§ TASK BRIEF:
Below are some records. Output the lines from the first one through the line that holds "void for_each( ExecutionPolicy&&", exactly as written, with no pictures.

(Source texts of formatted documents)
────────────────────

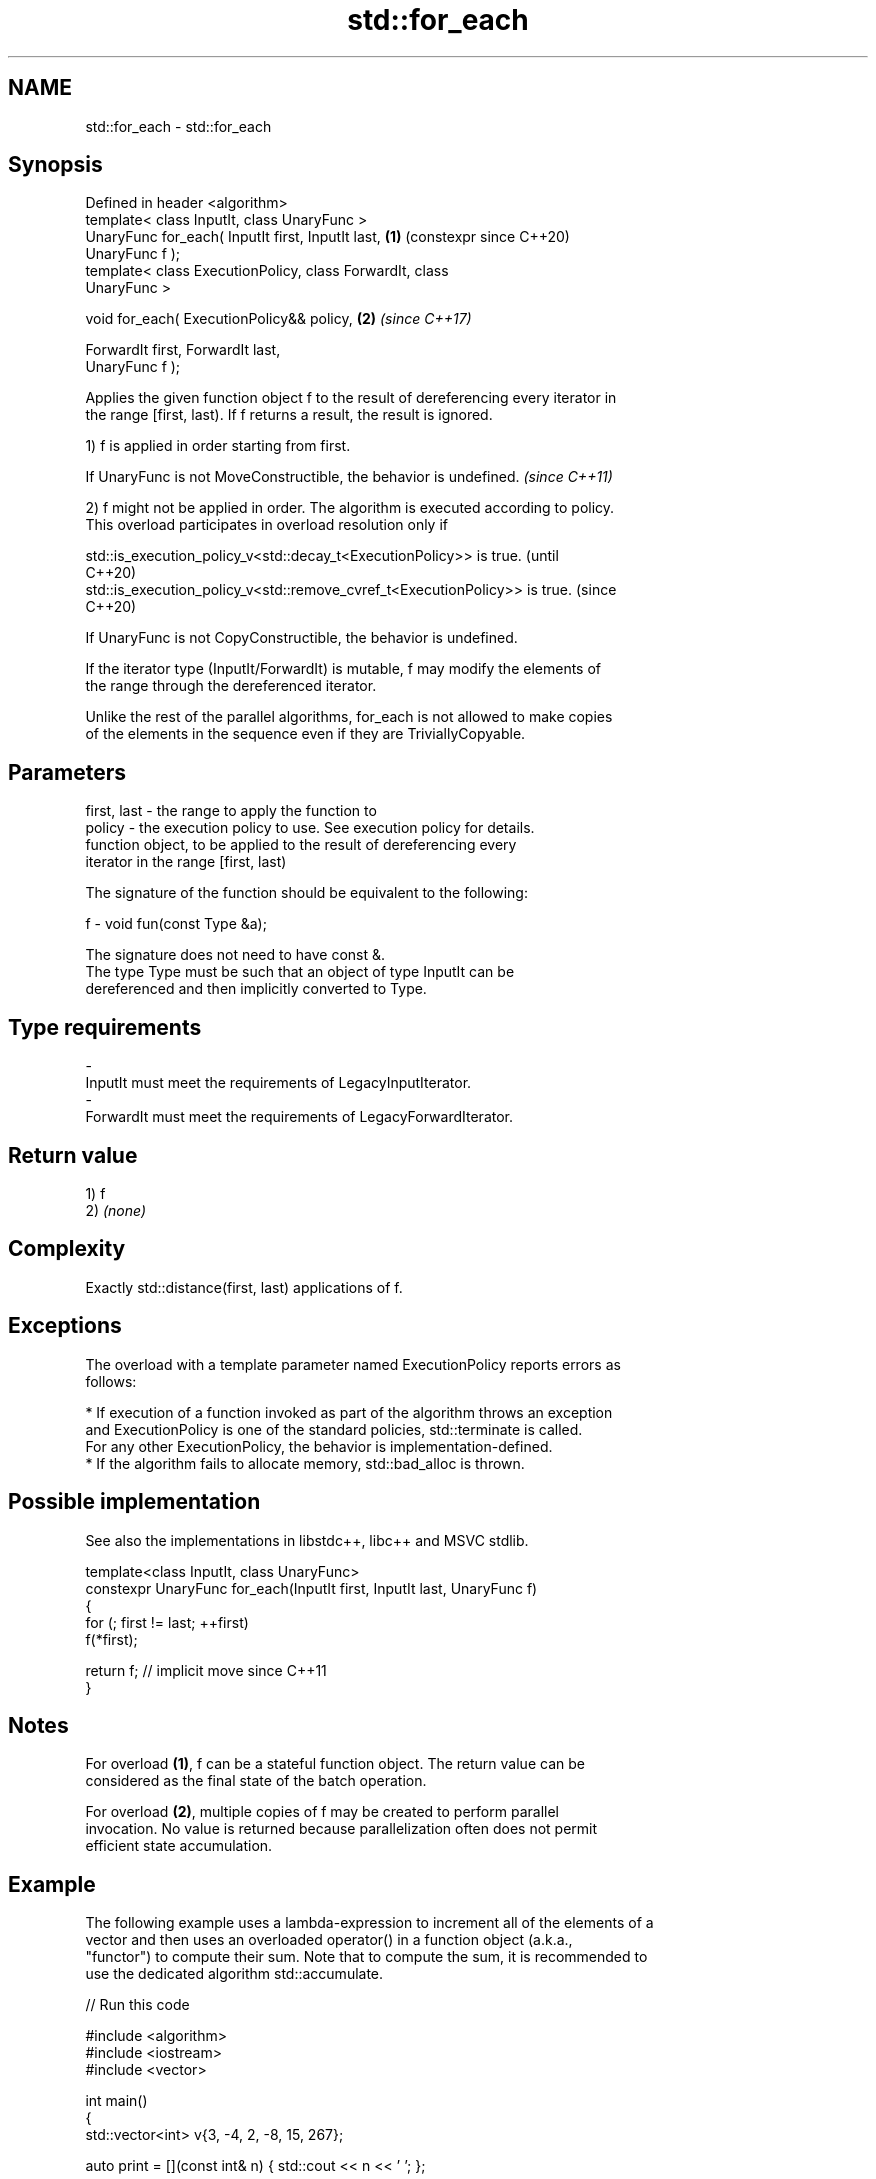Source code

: .TH std::for_each 3 "2024.06.10" "http://cppreference.com" "C++ Standard Libary"
.SH NAME
std::for_each \- std::for_each

.SH Synopsis
   Defined in header <algorithm>
   template< class InputIt, class UnaryFunc >
   UnaryFunc for_each( InputIt first, InputIt last,         \fB(1)\fP (constexpr since C++20)
   UnaryFunc f );
   template< class ExecutionPolicy, class ForwardIt, class
   UnaryFunc >

   void for_each( ExecutionPolicy&& policy,                 \fB(2)\fP \fI(since C++17)\fP

                  ForwardIt first, ForwardIt last,
   UnaryFunc f );

   Applies the given function object f to the result of dereferencing every iterator in
   the range [first, last). If f returns a result, the result is ignored.

   1) f is applied in order starting from first.

   If UnaryFunc is not MoveConstructible, the behavior is undefined. \fI(since C++11)\fP

   2) f might not be applied in order. The algorithm is executed according to policy.
   This overload participates in overload resolution only if

   std::is_execution_policy_v<std::decay_t<ExecutionPolicy>> is true.        (until
                                                                             C++20)
   std::is_execution_policy_v<std::remove_cvref_t<ExecutionPolicy>> is true. (since
                                                                             C++20)

   If UnaryFunc is not CopyConstructible, the behavior is undefined.

   If the iterator type (InputIt/ForwardIt) is mutable, f may modify the elements of
   the range through the dereferenced iterator.

   Unlike the rest of the parallel algorithms, for_each is not allowed to make copies
   of the elements in the sequence even if they are TriviallyCopyable.

.SH Parameters

   first, last - the range to apply the function to
   policy      - the execution policy to use. See execution policy for details.
                 function object, to be applied to the result of dereferencing every
                 iterator in the range [first, last)

                 The signature of the function should be equivalent to the following:

   f           -  void fun(const Type &a);

                 The signature does not need to have const &.
                 The type  Type must be such that an object of type InputIt can be
                 dereferenced and then implicitly converted to  Type.


.SH Type requirements
   -
   InputIt must meet the requirements of LegacyInputIterator.
   -
   ForwardIt must meet the requirements of LegacyForwardIterator.

.SH Return value

   1) f
   2) \fI(none)\fP

.SH Complexity

   Exactly std::distance(first, last) applications of f.

.SH Exceptions

   The overload with a template parameter named ExecutionPolicy reports errors as
   follows:

     * If execution of a function invoked as part of the algorithm throws an exception
       and ExecutionPolicy is one of the standard policies, std::terminate is called.
       For any other ExecutionPolicy, the behavior is implementation-defined.
     * If the algorithm fails to allocate memory, std::bad_alloc is thrown.

.SH Possible implementation

   See also the implementations in libstdc++, libc++ and MSVC stdlib.

   template<class InputIt, class UnaryFunc>
   constexpr UnaryFunc for_each(InputIt first, InputIt last, UnaryFunc f)
   {
       for (; first != last; ++first)
           f(*first);

       return f; // implicit move since C++11
   }

.SH Notes

   For overload \fB(1)\fP, f can be a stateful function object. The return value can be
   considered as the final state of the batch operation.

   For overload \fB(2)\fP, multiple copies of f may be created to perform parallel
   invocation. No value is returned because parallelization often does not permit
   efficient state accumulation.

.SH Example

   The following example uses a lambda-expression to increment all of the elements of a
   vector and then uses an overloaded operator() in a function object (a.k.a.,
   "functor") to compute their sum. Note that to compute the sum, it is recommended to
   use the dedicated algorithm std::accumulate.


// Run this code

 #include <algorithm>
 #include <iostream>
 #include <vector>

 int main()
 {
     std::vector<int> v{3, -4, 2, -8, 15, 267};

     auto print = [](const int& n) { std::cout << n << ' '; };

     std::cout << "before:\\t";
     std::for_each(v.cbegin(), v.cend(), print);
     std::cout << '\\n';

     // increment elements in-place
     std::for_each(v.begin(), v.end(), [](int &n) { n++; });

     std::cout << "after:\\t";
     std::for_each(v.cbegin(), v.cend(), print);
     std::cout << '\\n';

     struct Sum
     {
         void operator()(int n) { sum += n; }
         int sum {0};
     };

     // invoke Sum::operator() for each element
     Sum s = std::for_each(v.cbegin(), v.cend(), Sum());
     std::cout << "sum:\\t" << s.sum << '\\n';
 }

.SH Output:

 before: 3 -4 2 -8 15 267
 after:  4 -3 3 -7 16 268
 sum:    281

   Defect reports

   The following behavior-changing defect reports were applied retroactively to
   previously published C++ standards.

      DR    Applied to         Behavior as published              Correct behavior
                       it was unclear whether f can modify
                       the elements
   LWG 475  C++98      of the sequence being iterated over   made clear (allowed if the
                       (for_each is                          iterator type is mutable)
                       classified as “non-modifying sequence
                       operations”)
   LWG 2747 C++11      overload \fB(1)\fP returned std::move(f)    returns f (which
                                                             implicitly moves)

.SH See also

                         applies a function to a range of elements, storing results in
   transform             a destination range
                         \fI(function template)\fP
   for_each_n            applies a function object to the first N elements of a
   \fI(C++17)\fP               sequence
                         \fI(function template)\fP
   ranges::for_each      applies a function to a range of elements
   (C++20)               (niebloid)
   ranges::for_each_n    applies a function object to the first N elements of a
   (C++20)               sequence
                         (niebloid)
   range-for loop\fI(C++11)\fP executes loop over range

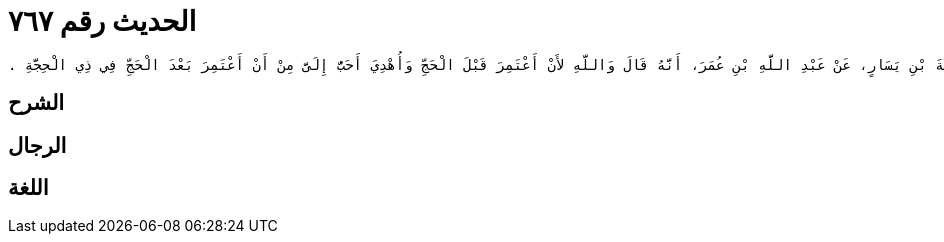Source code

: 
= الحديث رقم ٧٦٧

[quote.hadith]
----
وَحَدَّثَنِي عَنْ مَالِكٍ، عَنْ صَدَقَةَ بْنِ يَسَارٍ، عَنْ عَبْدِ اللَّهِ بْنِ عُمَرَ، أَنَّهُ قَالَ وَاللَّهِ لأَنْ أَعْتَمِرَ قَبْلَ الْحَجِّ وَأُهْدِيَ أَحَبُّ إِلَىَّ مِنْ أَنْ أَعْتَمِرَ بَعْدَ الْحَجِّ فِي ذِي الْحِجَّةِ ‏.‏
----

== الشرح

== الرجال

== اللغة
    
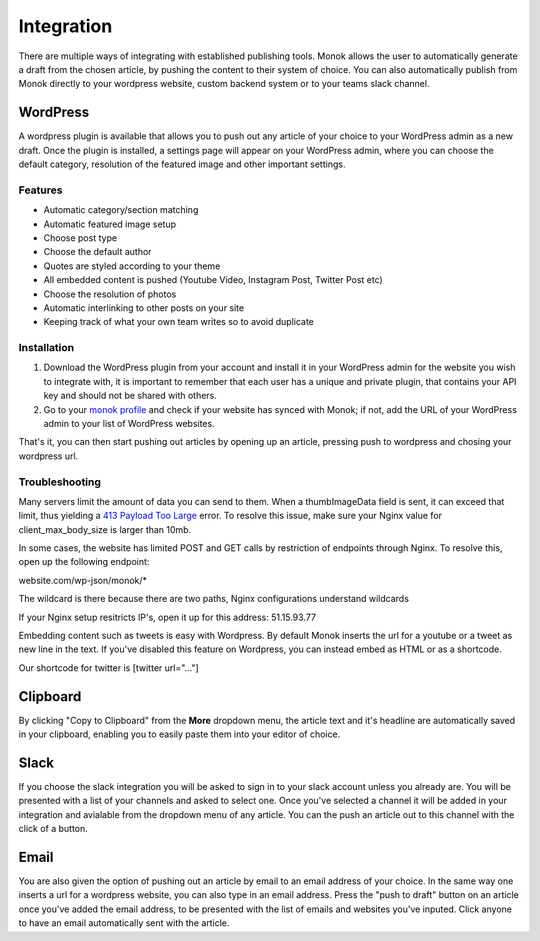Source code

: Integration
========

There are multiple ways of integrating with established publishing tools.
Monok allows the user to automatically generate a draft from
the chosen article, by pushing the content to their system of
choice. You can also automatically publish from Monok directly to your wordpress website, custom backend system or to your teams slack channel.

.. image:: images/dropdown.png

WordPress
--------

A wordpress plugin is available that allows you to push out any article of your choice to your WordPress admin as a new draft. Once the plugin is installed, a settings page will appear on your WordPress admin, where you can choose the default category, resolution of the featured image and other important settings.

Features
**********************

- Automatic category/section matching
- Automatic featured image setup
- Choose post type
- Choose the default author
- Quotes are styled according to your theme
- All embedded content is pushed (Youtube Video, Instagram Post, Twitter Post etc)
- Choose the resolution of photos
- Automatic interlinking to other posts on your site
- Keeping track of what your own team writes so to avoid duplicate



Installation
**********************

1. Download the WordPress plugin from your account and install it in your WordPress admin for the website you wish to integrate with, it is important to remember that each user has a unique and private plugin, that contains your API key and should not be shared with others.

2. Go to your `monok profile`__ and check if your website has synced with Monok; if not, add the URL of your WordPress admin to your list of WordPress websites.

.. image:: images/integrations.png

.. _`monok profile`: https://www.monok.com/profile

__ `monok profile`_

That's it, you can then start pushing out articles by opening up an article, pressing push to wordpress and chosing your wordpress url.

Troubleshooting
**********************

Many servers limit the amount of data you can send to them. When a thumbImageData field is sent, it can exceed that limit, thus yielding a `413 Payload Too Large`_ error. To resolve this issue, make sure your Nginx value for client_max_body_size is larger than 10mb.

In some cases, the website has limited POST and GET calls by restriction of endpoints through Nginx. To resolve this, open up the following endpoint:

website.com/wp-json/monok/*

The wildcard is there because there are two paths, Nginx configurations understand wildcards

If your Nginx setup resitricts IP's, open it up for this address: 51.15.93.77

Embedding content such as tweets is easy with Wordpress. By default Monok inserts the url for a youtube or a tweet as new line in the text. If you've disabled this feature on Wordpress, you can instead embed as HTML or as a shortcode.

Our shortcode for twitter is [twitter url="..."]

Clipboard
--------
By clicking "Copy to Clipboard" from the **More** dropdown menu, the article text and it's headline are automatically saved in your clipboard, enabling you to easily paste them into your editor of choice. 

Slack
--------
If you choose the slack integration you will be asked to sign in to your slack account unless you already are. You will be presented with a list of your channels and asked to select one. Once you've selected a channel it will be added in your integration and avialable from the dropdown menu of any article. You can the push an article out to this channel with the click of a button.

Email
--------
You are also given the option of pushing out an article by email to an email address of your choice.
In the same way one inserts a url for a wordpress website, you can also type in an email address. Press the "push to draft" button on an article once you've added the email address, to be presented with the list of emails and websites you've inputed. Click anyone to have an email automatically sent with the article.

.. _`413 Payload Too Large`: https://developer.mozilla.org/en-US/docs/Web/HTTP/Status/413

────────────────────

§ RESPONSE FOR THIS EXERCISE:
Source code

: .TH std::for_each 3 "2024.06.10" "http://cppreference.com" "C++ Standard Libary"
.SH NAME
std::for_each \- std::for_each

.SH Synopsis
   Defined in header <algorithm>
   template< class InputIt, class UnaryFunc >
   UnaryFunc for_each( InputIt first, InputIt last,         \fB(1)\fP (constexpr since C++20)
   UnaryFunc f );
   template< class ExecutionPolicy, class ForwardIt, class
   UnaryFunc >

   void for_each( ExecutionPolicy&& policy,                 \fB(2)\fP \fI(since C++17)\fP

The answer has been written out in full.